L-sorbose reductase and its transcriptional regulator involved in L-sorbose utilization of Gluconobacter frateurii

Abstract

Upstream of the gene for flavin adenine dinucleotide (FAD)-dependent D-sorbitol dehydrogenase (SLDH), sldSLC, a putative transcriptional regulator was found in Gluconobacter frateurii THD32 (NBRC 101656). In this study, the whole sboR gene and the adjacent gene, sboA, were cloned and analyzed. sboR mutation did not affect FAD-SLDH activity in the membrane fractions.

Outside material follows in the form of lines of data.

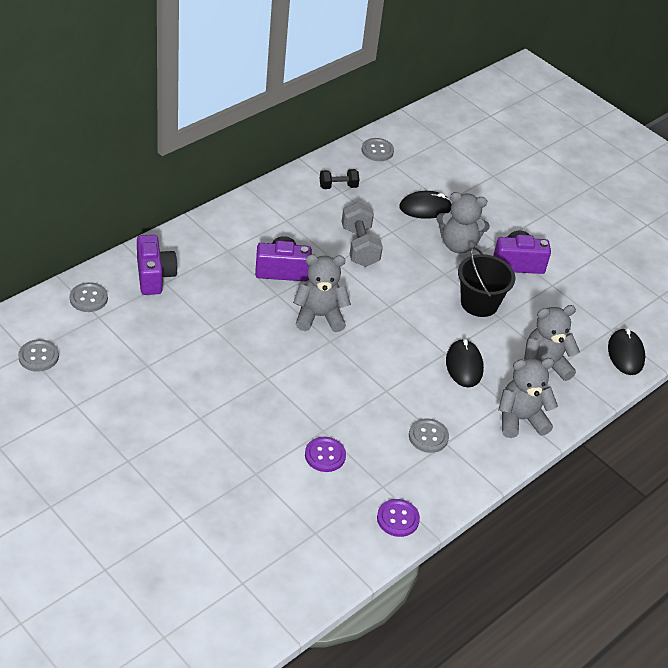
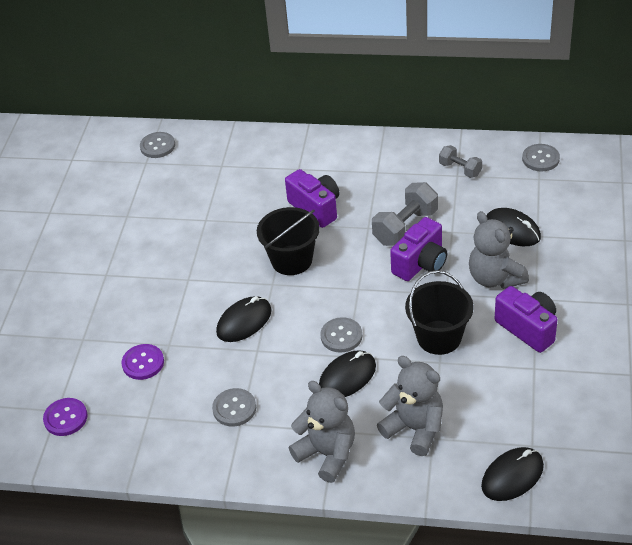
camera: 60 degrees right, 0 degrees up
grey button [18,339,59,372] -> grey button moved to [320,317,362,353]
purple camera [137,235,178,295] -> purple camera moved to [390,217,447,281]
grey teddy bear [293,254,351,332] -> black bucket [257,207,320,275]
black dumbbell [319,169,359,189] -> grey dumbbell [439,145,482,178]
purple button [377,499,420,537] -> purple button moved to [43,398,87,436]
none -> black mouse [216,296,271,342]

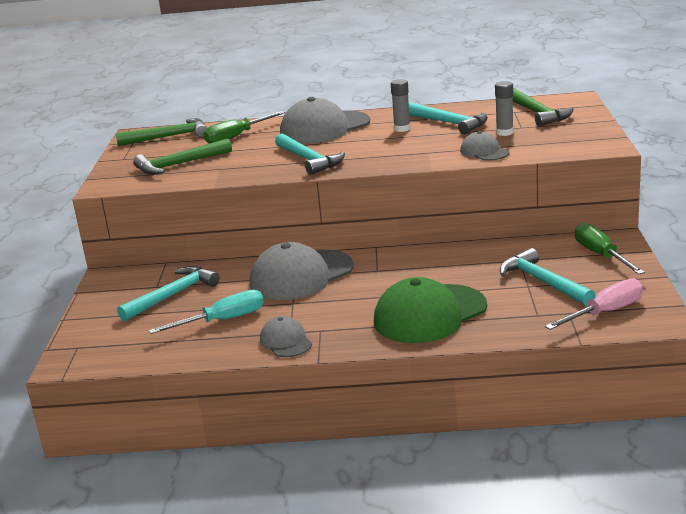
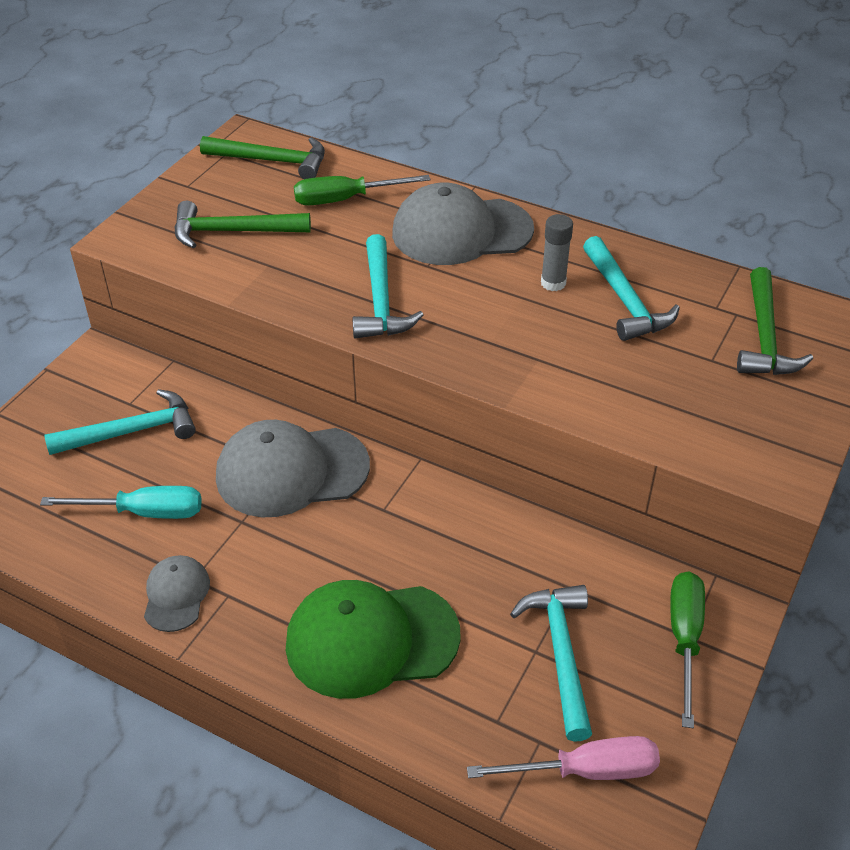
camera: 25 degrees right, 20 degrees up
grey cap [460,131,510,161] -> none
grey glue stick [495,81,514,136] -> none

The SboA enzyme expressed and purified from an Escherichia coli transformant showed NADPH-dependent L-sorbose reductase (NADPH-SR) activity, and the enzyme was different from the NADPH-SR previously reported for Gluconobacter suboxydans IFO 3291 in molecular size and amino acid sequence. A mutant defective in sboA showed significantly reduced growth on L-sorbose, indicating that the SboA enzyme is required for efficient growth on L-sorbose. The sboR mutant grew on L-sorbose even better than the wild-type strain did, and higher NADPH-SR activity was detected in cytoplasm fractions. Reverse transcription-PCR experiments indicated that sboRA comprises an operon. These data suggest that sboR is involved in the repression of sboA, but not in the induction of sldSLC, on D-sorbitol and that another activator is required for the induction of these genes by D-sorbitol or L-sorbose.

FIG. 1.

Schematic representation of gene organization, including that of sboRA, in the DNA fragment obtained from G. frateurii THD32. ORFs are represented by arrows indicating their orientation. ORF1 is not complete at its N terminus.

FIG. 2.

SDS-PAGE analysis of purified SboA. Fifteen micrograms of purified protein was applied to a 12.5% (wt/vol) polyacrylamide gel and stained with Coomassie brilliant blue R-250.

FIG. 3.

Growth and enzyme properties of wild-type and mutant strains. (a) Growth profiles of wild-type (diamonds), sboR disruptant (squares), and sboA disruptant (triangles) strains grown on different C sources, including 1% d-sorbitol (left), 0.5% l-sorbose (middle), and 1% glycerol (right). (b) Enzyme activities in soluble fractions from each mutant strain grown on different C sources. NADPH-SR activity (hatched bars) was measured in 50 mM KPB (pH 6.0), and NAD-SLDH activity (gray bars) was measured in 100 mM Tris-HCl (pH 9.0). All assays were performed in triplicate, and the means and standard deviations are shown.

FIG. 4.

Comparison of growth, l-sorbose production, and enzyme activities of wild-type and mutant strains. (a) Wild-type (closed diamonds), sboR mutant (closed squares), sboA mutant (closed triangles), sboR-complemented (closed circles), and sboA-complemented (open squares) strains were cultured on 1% d-sorbitol, and their growth was monitored with a Klett-Summerson photoelectric colorimeter with a red filter. (b) Oxidation products from d-sorbitol in the culture supernatant were measured by the resorcinol test. (c) NADPH-SR activity (hatched bars) and NAD-SLDH activity (gray bars) in the cytoplasmic fractions were measured.

FIG. 5.

Transcriptional organization of sboRA genes and examination of promoter activity in the intergenic region. (a) Schematic representation of the orientation of genes, indicated by large arrows. Thin arrows show the position and direction of the primers used, and the thick bars indicate the regions amplified by the primer pairs. Also shown is the gene region carried by pSA19 for the complementation of sboA in the same or opposite direction from that of the lac promoter, resulting in plasmid pSABsboA or pSAEsboA, respectively. (b) Agarose gel analysis of RT-PCR amplification products. The primer sets used for RT-PCR were sboR2F and sboR2R (lanes 1 and 2), sboAF and sboAR (lane 3), and sboRAF and sboRAR (lanes 4 and 5). Lanes 1 and 5 contain samples in which reverse transcriptase was omitted. (c) NADPH-SR activity in soluble fractions from wild-type and mutant strains grown on d-sorbitol medium (hatched bars) and glycerol (gray bars).